(RECORD SET):

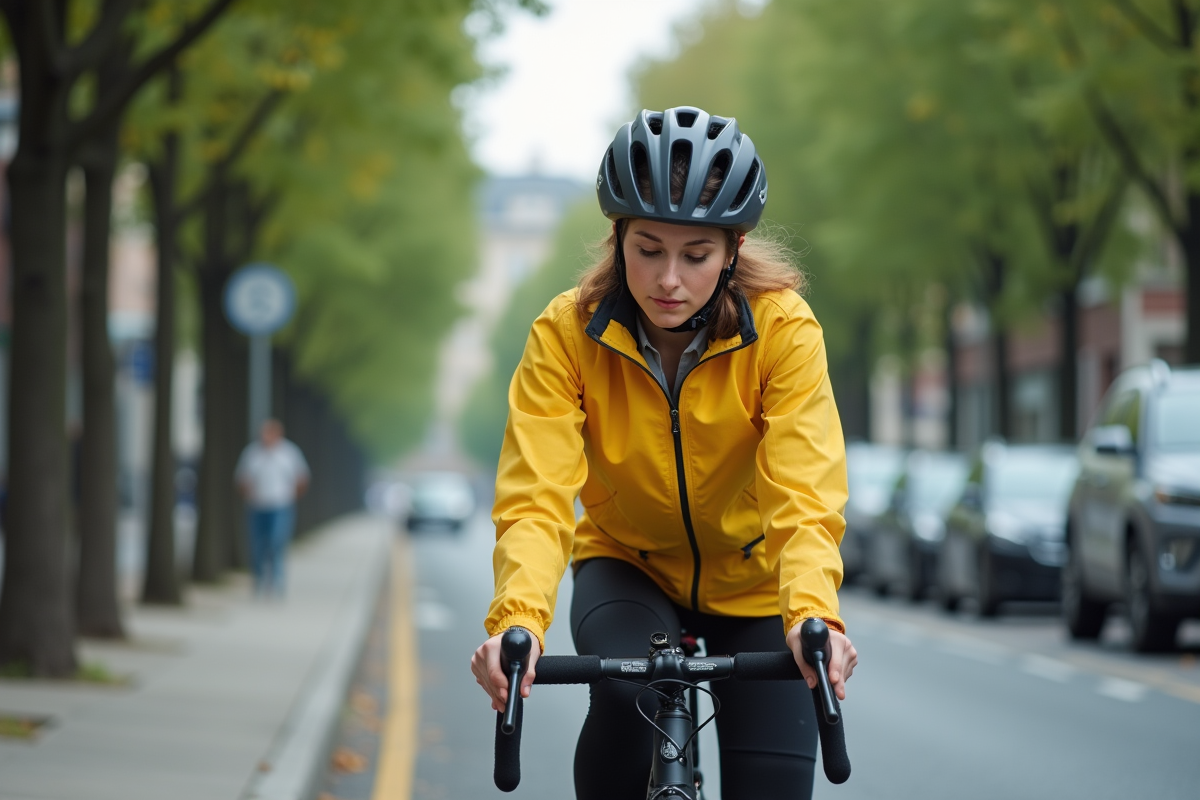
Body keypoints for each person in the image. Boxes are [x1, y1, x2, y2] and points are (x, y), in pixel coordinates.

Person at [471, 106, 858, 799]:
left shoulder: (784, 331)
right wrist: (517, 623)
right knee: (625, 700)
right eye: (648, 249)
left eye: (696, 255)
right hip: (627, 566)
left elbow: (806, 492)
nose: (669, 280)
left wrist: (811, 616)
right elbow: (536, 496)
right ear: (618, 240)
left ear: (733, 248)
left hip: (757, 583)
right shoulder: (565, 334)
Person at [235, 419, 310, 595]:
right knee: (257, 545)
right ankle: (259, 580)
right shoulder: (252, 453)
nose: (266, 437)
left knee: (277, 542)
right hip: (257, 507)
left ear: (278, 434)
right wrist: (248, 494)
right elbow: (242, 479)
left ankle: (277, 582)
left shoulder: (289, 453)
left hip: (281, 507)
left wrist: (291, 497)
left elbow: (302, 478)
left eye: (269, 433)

(EXERCISE DIRECTIONS): Search the data for "right ankle: (259, 580)". Beginning with that line, set down every line through the last exactly.

(SOLUTION TO THIS PROBLEM):
right ankle: (259, 580)
right shoulder: (252, 453)
nose: (266, 437)
left knee: (277, 542)
right hip: (257, 507)
left ear: (278, 434)
right wrist: (248, 494)
right elbow: (242, 479)
left ankle: (277, 582)
left shoulder: (289, 453)
left hip: (281, 507)
left wrist: (291, 497)
left elbow: (302, 478)
left eye: (269, 433)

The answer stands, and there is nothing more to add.